This week we feature an article by Ian Moyse who writes about how important it is to examine the customer journey you are providing. You must deliver a consistent, convenient and frictionless experience. – Shep Hyken Who would have thought that in 2018, with all the technological evolutions we have already lived through in the past 10-15 years, […]
This week we feature an article by Ian Moyse who writes about how important it is to examine the customer journey you are providing. You must deliver a consistent, convenient and frictionless experience. – Shep Hyken
Who would have thought that in 2018, with all the technological evolutions we have already lived through in the past 10-15 years, from Cloud Computing, Smartphones, Social Media, Drones, Big Data, Virtual Reality(VR), Artificial Intelligence (AI) and the Internet Of Things (IoT), that customer experience could still be behind, putting work on the customers and often letting customers down?
Take a recent experience of my own involving British Gas, whereupon being let down on a maintenance agreement and requesting to lodge a complaint, I entered into their process to be told the complaints team would get back to me within 8, yes 8 weeks! So, a customer who is clearly not satisfied and is requesting it to be dealt with is then put into an 8-week delay cycle, how does that address their complaint? My immediate thoughts were 1 of 3 things; either they were so inundated with complaints that this was the backlog, or they simply didn’t care about that department so understaffed it and hence a similar effect, or the biggie is that they hoped that this would diffuse a portion of clients who would either forget to re-engage or by the time it came around would not care or forget what it was about. None of which are acceptable approaches!

DATA EXTRACT —
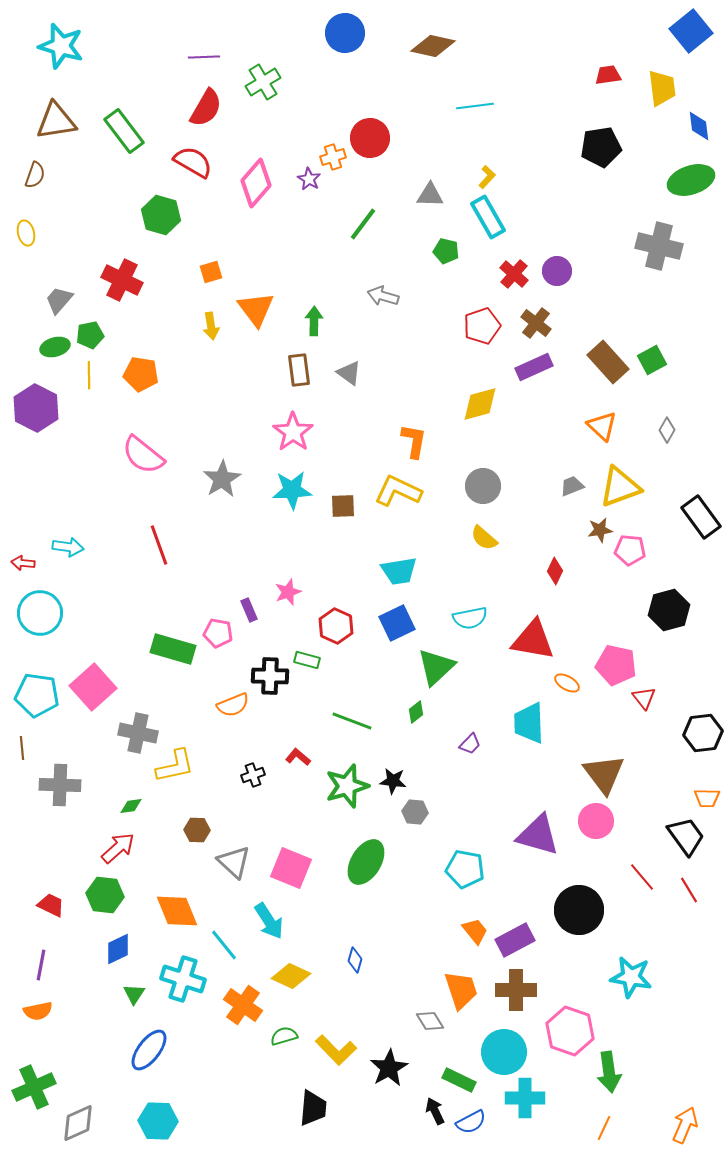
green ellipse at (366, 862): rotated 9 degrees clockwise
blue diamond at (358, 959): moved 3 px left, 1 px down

SET EXERCISE 1 — Retype the passage of the customer experience article from "Take a recent" to "are acceptable approaches!".
SET EXERCISE 2 — Write the next part of the article on customer experience, picking up after its final sentence.

ANSWER 1 —
Take a recent experience of my own involving British Gas, whereupon being let down on a maintenance agreement and requesting to lodge a complaint, I entered into their process to be told the complaints team would get back to me within 8, yes 8 weeks! So, a customer who is clearly not satisfied and is requesting it to be dealt with is then put into an 8-week delay cycle, how does that address their complaint? My immediate thoughts were 1 of 3 things; either they were so inundated with complaints that this was the backlog, or they simply didn’t care about that department so understaffed it and hence a similar effect, or the biggie is that they hoped that this would diffuse a portion of clients who would either forget to re-engage or by the time it came around would not care or forget what it was about. None of which are acceptable approaches!

ANSWER 2 —
When talking about complaints, the common response I get from speaking with others is that you are told via email or web response that your inquiry will be dealt with in 10 or 14 days. Is it no wonder that many resort to the phone to request a resolution?
It is easy for a company to put you off electronically, to defer, delay or perhaps hope your complaint goes away. If like me when you get these messages you also deliberate on whether they will come back to you. Now I always create a diary event with the details to ensure it prompts me when a company has missed their SLA and I should be following up – usually with a phone call as they have now let me down again!
Is it too much to ask that once I am a disappointed customer that I get to engage and have my issue at least considered if not resolved quickly? Are businesses that short-staffed or that plagued with complaints that they need this buffer? Isn’t a complaining customer one that you need to deal with quickly and diffuse? The longer it goes on the harder it gets to recover and the more effort and cost to your business!
Customer churn is costly and yet customers who have a problem and find it’s handled professionally and fast, often come back and increase spending, knowing with confidence they can trust this provider and are thus happy to spend more.
Too often such customer issues are responded to too slowly, if at all. They benefit from the personal touch, an email complaint will often be dealt with via email only, which can be okay, but consider offering a phone call. It is easy for the customer’s true demeanor to be misconstrued on email and you do not get the tonality and feel for the customer (nor they you) over electronic means. Arranging a time to actually ‘speak’ makes it a real engagement, gets the person engaging with a ‘real’ person, your agent and often diffuses the situation far quicker and makes the customer feel loved that they got ‘real’ attention.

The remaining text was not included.